# Heavy Duty Bike Seat



## ZXFT (Oct 17, 2010)

Im not sure if any other big riders have this problem, but I've bent 2 seat rails out of line just from riding (and Ive only owned 2). Im not sure if this is just a drawback of being a big rider or if they make clyde specific seats. If so a link would be much appreciated, along with any advice you may have.


----------



## keen (Jan 13, 2004)

ZXFT said:


> Im not sure if any other big riders have this problem, but I've bent 2 seat rails out of line just from riding (and Ive only owned 2). Im not sure if this is just a drawback of being a big rider or if they make clyde specific seats. If so a link would be much appreciated, along with any advice you may have.


SDG I-BEAM - post & seat.


----------



## NYrr496 (Sep 10, 2008)

I weigh 260 pounds and I ride with a WTB Rocket V. Seat's been fine. What are you currently ruining?


----------



## ZXFT (Oct 17, 2010)

the bontrager that came with my bike. Im not sure which model


----------



## Monkey Hollow (Nov 9, 2009)

I ride on a Brooks 135. It took a little while to do the break-in, but it is very comfortable.
I weigh 335. and have not had any problems with it at all.
The Brooks line of deats are a little pricey, but you get what you pay for.
The B135 is the next to largest seat, with the B180 being the biggest.
The seat has dual acting springs on the back, with a front spring, also.
I ride a solid frame bike, and putting on the Brooks was like adding suspension.


----------



## bigpedaler (Jan 29, 2007)

When I look at saddles, I shy away from "hollow rails" -- the rails I've bent have all been hollow rails. Solid chro-mo works well for me (Body Geometry has been good to me, but I'm getting ready to try a Selle SMP in the coming year).


----------



## bobbykeller (Jan 12, 2009)

Im 350 lbs and ride on a WTB pure v and have had no problems. The seat is also very comfortable.


----------



## jeffj (Jan 13, 2004)

ZXFT said:


> Im not sure if any other big riders have this problem, but I've bent 2 seat rails out of line just from riding (and Ive only owned 2). Im not sure if this is just a drawback of being a big rider or if they make clyde specific seats. If so a link would be much appreciated, along with any advice you may have.


Even relatively small riders bend rails, but it should rarely if ever happen.

I have been as heavy as 300lbs and never bent a rail in almost 15 years of riding.

Could you post a picture of your bike. I have a hunch I know what we'll see.
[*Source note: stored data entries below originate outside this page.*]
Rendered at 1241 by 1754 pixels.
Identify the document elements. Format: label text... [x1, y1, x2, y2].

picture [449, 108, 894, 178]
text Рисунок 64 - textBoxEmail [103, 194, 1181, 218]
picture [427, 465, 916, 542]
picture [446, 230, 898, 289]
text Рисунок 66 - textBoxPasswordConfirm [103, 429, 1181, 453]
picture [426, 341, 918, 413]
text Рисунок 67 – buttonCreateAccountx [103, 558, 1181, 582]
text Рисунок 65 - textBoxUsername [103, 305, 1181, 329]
Bending or breaking saddle rails should not be a regular occurence.


----------



## jimbowho (Dec 16, 2009)

I run em a tad forward of center! And not tilted back. When I'm in survival mode, and the beers are close I tend to get lazy. But I still manage to get off or unweight the seat in bumps. 250 now! But I bent seats all the time back in the 190Lb days. I'm just suggesting set up and technique is a big help. Although frowned upon! I would bend them back also. Good luck.


----------